A. niger and A. tubingensis are phylogenetically closely related, belonging both to the section Nigri of the genus Aspergillus (Visagie et al., 2024). Due to their highly similar phenotype, they can be hardly distinguished based on classical morphological criteria and the use of molecular analyses is crucial for their differentiation (Samson et al., 2007; Susca et al., 2007). The capability of the DNA aptamers developed in this study to distinguish between these closely related species is of high relevance and indicates that these fungi might substantially differ in their surface proteome. These results could open the way to new strategies in the identification and characterization of closely related Aspergillus species.
Aptamer binding affinity
The binding affinity of the aptamers AN01-R9-006, AN02-R9-099 and AN02-R9-185 was determined by incubating the A. niger conidia with different concentrations of the corresponding aptamer. The binding curves were obtained by measuring fluorescence after elution (Fig. 9).

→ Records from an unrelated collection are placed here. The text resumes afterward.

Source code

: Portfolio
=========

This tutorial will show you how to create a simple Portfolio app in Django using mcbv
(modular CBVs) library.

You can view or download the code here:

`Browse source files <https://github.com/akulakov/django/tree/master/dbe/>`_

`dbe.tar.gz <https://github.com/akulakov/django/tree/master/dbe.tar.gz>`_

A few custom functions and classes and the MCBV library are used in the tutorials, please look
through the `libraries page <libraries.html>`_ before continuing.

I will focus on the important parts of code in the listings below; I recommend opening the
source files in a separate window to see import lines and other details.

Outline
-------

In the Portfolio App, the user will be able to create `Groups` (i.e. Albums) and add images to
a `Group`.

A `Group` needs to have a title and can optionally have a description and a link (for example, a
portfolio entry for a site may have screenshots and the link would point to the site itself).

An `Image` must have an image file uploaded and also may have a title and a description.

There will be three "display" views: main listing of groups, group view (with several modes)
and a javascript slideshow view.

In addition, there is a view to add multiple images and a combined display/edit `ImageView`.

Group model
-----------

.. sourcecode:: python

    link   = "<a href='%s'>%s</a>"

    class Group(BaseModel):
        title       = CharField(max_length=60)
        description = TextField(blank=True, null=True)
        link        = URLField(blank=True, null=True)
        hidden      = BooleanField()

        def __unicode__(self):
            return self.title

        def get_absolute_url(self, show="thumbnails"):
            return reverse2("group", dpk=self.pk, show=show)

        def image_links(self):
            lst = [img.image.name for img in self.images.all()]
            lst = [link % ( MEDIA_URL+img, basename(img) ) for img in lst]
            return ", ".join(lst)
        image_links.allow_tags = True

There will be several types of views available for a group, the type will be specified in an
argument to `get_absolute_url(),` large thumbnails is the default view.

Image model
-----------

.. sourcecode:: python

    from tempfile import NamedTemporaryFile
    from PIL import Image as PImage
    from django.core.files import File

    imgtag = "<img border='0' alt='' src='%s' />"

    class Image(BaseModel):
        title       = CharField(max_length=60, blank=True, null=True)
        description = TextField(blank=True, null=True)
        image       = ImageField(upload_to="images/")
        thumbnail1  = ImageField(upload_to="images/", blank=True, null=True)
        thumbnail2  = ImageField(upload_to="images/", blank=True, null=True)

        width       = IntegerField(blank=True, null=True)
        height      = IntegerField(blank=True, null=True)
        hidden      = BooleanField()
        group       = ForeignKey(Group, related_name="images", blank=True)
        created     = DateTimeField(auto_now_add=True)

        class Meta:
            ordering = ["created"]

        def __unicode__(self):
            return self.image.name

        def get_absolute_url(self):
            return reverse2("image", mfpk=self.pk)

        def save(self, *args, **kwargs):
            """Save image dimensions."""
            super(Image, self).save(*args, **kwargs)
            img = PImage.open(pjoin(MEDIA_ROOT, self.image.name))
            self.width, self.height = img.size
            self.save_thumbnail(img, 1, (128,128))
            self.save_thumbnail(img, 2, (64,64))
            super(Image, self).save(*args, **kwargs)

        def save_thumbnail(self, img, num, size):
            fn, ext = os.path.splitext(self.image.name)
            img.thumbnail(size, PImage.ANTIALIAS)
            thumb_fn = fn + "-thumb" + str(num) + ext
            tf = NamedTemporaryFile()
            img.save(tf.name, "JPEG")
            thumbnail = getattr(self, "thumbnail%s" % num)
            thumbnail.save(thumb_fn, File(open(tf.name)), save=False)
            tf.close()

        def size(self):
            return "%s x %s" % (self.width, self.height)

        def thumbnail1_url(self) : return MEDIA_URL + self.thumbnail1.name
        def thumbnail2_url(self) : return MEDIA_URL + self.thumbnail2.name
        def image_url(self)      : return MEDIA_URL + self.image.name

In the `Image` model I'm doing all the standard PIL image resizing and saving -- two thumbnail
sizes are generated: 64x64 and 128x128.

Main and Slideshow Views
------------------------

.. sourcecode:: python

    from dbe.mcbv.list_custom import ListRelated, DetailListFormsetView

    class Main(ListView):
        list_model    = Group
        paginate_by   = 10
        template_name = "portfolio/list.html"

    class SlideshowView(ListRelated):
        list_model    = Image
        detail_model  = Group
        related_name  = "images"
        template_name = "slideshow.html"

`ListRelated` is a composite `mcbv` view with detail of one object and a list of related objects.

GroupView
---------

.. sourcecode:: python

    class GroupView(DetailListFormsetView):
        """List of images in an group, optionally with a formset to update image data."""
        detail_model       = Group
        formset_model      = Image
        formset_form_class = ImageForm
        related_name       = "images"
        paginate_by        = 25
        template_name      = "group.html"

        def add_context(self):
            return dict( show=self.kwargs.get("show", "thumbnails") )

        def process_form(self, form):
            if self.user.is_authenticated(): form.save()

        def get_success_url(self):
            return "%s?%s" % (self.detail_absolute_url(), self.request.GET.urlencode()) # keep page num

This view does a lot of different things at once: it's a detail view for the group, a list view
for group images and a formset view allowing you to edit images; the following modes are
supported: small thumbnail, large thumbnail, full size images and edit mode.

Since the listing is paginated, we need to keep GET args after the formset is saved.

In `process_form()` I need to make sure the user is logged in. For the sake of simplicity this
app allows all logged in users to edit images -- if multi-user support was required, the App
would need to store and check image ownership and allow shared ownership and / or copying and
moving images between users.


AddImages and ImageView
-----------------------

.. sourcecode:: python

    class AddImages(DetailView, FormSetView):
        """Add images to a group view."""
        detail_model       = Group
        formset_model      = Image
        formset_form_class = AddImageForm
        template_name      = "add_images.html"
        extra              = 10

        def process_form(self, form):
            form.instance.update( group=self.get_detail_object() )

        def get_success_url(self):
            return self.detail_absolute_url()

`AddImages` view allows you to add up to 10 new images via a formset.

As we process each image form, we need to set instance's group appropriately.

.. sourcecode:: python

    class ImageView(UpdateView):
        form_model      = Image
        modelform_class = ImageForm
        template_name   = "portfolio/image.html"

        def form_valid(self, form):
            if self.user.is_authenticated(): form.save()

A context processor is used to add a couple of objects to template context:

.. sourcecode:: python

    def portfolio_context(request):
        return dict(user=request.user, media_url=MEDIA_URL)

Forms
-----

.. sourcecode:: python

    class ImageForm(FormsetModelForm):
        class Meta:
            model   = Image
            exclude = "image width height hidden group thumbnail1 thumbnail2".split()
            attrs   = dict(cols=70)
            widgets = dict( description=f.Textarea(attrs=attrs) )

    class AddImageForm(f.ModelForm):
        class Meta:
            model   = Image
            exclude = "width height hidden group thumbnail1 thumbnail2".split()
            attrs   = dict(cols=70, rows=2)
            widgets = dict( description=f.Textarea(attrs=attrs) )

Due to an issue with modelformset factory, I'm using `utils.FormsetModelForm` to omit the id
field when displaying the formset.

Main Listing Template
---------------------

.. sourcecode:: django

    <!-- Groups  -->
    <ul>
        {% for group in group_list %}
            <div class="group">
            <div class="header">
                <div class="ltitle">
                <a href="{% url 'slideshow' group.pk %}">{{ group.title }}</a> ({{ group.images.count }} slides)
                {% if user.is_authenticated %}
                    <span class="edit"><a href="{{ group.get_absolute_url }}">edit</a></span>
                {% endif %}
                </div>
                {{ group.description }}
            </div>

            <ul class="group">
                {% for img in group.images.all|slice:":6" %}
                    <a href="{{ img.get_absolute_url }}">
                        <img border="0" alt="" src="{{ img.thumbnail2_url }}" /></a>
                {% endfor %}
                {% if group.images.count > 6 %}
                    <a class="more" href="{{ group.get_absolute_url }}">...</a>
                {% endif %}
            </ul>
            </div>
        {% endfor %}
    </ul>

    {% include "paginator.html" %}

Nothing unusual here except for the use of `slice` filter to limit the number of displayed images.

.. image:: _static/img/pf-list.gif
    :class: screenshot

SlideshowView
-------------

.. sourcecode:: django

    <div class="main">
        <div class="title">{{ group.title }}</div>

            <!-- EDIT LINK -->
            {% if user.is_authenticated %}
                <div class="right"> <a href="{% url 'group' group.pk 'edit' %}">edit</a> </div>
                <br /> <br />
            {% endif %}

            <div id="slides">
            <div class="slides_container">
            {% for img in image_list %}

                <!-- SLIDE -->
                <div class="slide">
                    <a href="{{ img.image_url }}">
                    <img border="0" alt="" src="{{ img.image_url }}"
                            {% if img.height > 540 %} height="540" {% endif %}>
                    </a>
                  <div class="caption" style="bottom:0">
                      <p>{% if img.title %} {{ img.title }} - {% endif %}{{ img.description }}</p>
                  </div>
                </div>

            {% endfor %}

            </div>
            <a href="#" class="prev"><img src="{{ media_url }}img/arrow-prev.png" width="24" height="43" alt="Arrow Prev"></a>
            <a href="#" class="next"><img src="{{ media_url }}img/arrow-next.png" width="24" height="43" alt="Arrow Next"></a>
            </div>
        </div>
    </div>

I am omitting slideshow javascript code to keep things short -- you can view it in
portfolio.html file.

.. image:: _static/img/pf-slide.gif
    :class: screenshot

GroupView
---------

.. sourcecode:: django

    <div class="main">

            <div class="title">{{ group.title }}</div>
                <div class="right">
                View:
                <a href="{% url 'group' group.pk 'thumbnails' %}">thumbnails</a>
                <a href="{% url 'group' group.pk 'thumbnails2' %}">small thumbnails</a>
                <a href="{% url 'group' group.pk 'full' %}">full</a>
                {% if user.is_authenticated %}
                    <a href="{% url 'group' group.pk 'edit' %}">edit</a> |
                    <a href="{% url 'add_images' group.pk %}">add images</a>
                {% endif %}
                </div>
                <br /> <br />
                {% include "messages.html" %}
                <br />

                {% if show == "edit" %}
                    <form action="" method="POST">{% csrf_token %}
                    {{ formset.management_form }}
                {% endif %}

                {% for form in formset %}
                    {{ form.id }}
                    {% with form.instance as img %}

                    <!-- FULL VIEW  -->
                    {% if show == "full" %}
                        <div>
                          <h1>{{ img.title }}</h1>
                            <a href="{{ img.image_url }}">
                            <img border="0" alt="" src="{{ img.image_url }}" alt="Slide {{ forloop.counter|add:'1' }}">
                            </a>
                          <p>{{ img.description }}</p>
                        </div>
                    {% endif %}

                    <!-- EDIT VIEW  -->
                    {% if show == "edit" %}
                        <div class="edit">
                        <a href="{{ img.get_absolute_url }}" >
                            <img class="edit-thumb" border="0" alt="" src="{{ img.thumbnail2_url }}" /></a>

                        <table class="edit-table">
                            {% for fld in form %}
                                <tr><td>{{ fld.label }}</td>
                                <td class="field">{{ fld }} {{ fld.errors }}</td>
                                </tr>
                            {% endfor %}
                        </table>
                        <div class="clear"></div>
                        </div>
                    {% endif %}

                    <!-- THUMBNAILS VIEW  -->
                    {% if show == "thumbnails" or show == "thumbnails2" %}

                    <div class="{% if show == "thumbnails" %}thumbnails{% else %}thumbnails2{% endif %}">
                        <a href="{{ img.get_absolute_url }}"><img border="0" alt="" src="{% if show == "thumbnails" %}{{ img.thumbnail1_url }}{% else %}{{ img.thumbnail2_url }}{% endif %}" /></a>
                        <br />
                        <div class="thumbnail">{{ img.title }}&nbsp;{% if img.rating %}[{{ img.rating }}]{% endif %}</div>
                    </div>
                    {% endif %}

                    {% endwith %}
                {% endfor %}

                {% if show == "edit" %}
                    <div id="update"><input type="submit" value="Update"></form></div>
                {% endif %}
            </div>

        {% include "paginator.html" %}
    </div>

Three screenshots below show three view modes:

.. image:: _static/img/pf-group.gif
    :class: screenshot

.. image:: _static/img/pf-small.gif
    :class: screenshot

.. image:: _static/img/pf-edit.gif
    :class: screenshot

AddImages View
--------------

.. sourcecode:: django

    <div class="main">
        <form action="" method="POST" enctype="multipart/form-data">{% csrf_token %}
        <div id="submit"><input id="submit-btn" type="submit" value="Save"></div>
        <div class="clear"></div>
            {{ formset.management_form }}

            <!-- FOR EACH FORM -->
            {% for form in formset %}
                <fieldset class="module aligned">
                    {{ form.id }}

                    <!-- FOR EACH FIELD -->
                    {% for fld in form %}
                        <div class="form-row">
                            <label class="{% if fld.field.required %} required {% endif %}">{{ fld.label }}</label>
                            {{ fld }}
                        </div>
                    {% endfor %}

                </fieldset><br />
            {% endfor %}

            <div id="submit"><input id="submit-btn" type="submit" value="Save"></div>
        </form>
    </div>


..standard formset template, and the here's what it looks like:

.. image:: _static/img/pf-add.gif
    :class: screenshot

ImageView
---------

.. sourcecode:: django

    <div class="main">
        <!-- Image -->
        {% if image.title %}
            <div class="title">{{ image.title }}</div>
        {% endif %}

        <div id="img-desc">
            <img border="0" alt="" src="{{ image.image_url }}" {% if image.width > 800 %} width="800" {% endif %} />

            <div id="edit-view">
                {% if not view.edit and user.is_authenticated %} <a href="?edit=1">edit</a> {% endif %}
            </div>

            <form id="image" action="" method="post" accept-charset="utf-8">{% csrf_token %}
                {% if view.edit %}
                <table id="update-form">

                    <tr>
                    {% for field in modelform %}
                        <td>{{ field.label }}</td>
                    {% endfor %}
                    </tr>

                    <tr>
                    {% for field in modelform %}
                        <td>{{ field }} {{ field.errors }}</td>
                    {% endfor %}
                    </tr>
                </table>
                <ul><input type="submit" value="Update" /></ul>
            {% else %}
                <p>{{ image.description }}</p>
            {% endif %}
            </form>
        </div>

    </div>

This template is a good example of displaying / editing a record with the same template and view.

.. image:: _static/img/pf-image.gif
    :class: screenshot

The binding curve of aptamer AN02-R9-099 did not show saturation (data not shown), indicating that this aptamer might bind non-specifically to the conidia of A. niger (Henri et al., 2019). KD values were calculated for aptamers AN01-R9-006 and AN02-R9-185. AN01-R9-006 showed a KD of 58.97 nM (95% confidence interval 42.89–81.03 nM). AN02-R9-185 showed a KD of 138.71 nM (95% confidence interval 79.65–255.51 nM). The measured equilibrium dissociation constants are in the range of aptamers previously developed against fungal conidia (Seo et al., 2021) and indicate specific binding on the conidial surface with high affinity. The binding affinity curves indicate that the aptamers interact in a concentration-dependent manner with the A. niger conidia.